Tickets for the Fireman’s Ball are $60 per couple and must be purchased in advance. The March 6 ball at the Wallace Elks Club is a fundraiser for the 1910 Fire Commemoration Committee. The committee’s goal is to raise $50,000 for interpretive signs and monuments that tell the fire’s story. To order tickets, call (208) 753-0591 or (208) 682-4436.

Next August marks the 100th anniversary of the 1910 Fire, which swept across 3 million acres in Idaho, Washington and Montana during a two-day firestorm. At least 85 people – many of them firefighters – were killed in the blaze, testing the mettle of the newly formed Forest Service. Most of the fatalities occurred in Shoshone County. Forest Van Dorn is chairman of a volunteer committee in Idaho’s Silver Valley that is organizing events for the August anniversary.

Q.Why is remembering the 1910 Fire so important?

A.1910 was one of the most catastrophic fires we’ve ever had. At the time, the Forest Service was trying to get going. Some politicians thought it should be phased out; they didn’t think there was the need for another government agency. After the fire, the thinking changed. Maybe they needed to have this organization to fight catastrophic fires. …The loss of life is important, too. At the Nine Mile Cemetery, we have the grave with a father and son killed in the fire and two mass burials for firefighters – nine named and one unknown. When the fire blew up into one massive blaze, it trapped a lot of people.

Q.The fire has lots of dramatic stories. Which is most compelling to you, personally?

A.The Pulaski group. They were up above Lake Elsie and they got trapped to the fire. They were able to get to an old mine entrance and get inside. Ranger Ed Pulaski saved most of his firefighting crew. I also think about the devastation that it did to Wallace and surrounding areas – how people worked to save their towns.

Q.I understand that about a third of Wallace burned?

A.That’s probably pretty close. One of the reasons they didn’t lose the whole town was that they had a fire in Wallace earlier, in the late 1800s. When they rebuilt, they made sure the buildings were built of brick. A lot of people from Wallace were evacuated to Kellogg. There are stories about some of the trains coming through … with the trestles on fire. It was quite a time.

Q.Describe some of the events planned for the August anniversary.

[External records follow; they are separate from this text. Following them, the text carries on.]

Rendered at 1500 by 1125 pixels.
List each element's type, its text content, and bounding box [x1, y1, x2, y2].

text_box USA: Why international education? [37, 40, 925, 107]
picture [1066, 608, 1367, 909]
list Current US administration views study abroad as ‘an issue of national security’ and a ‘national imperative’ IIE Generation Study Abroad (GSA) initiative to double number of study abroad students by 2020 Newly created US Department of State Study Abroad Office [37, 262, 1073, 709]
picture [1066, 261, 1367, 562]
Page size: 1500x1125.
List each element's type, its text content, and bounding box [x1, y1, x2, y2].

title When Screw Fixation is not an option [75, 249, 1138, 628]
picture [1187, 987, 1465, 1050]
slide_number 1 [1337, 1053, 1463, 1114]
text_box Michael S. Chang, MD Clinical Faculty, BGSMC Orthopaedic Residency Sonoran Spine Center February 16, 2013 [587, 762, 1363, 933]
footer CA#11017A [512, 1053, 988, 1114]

A.We’ll dedicate the new memorials and interpretive signs on Aug. 21. We’ve invited authors and dignitaries. … We’ll have a parade of fire vehicles, and a mule pack train. … We’ll have trips to the Pulaski Trail. We found blueprints of a memorial that Pulaski sent to Washington, D.C., to honor the men from his crew that died. It was never built. We’re going to build it and place it near the trail. One hundred years from now, people will understand exactly what happened here.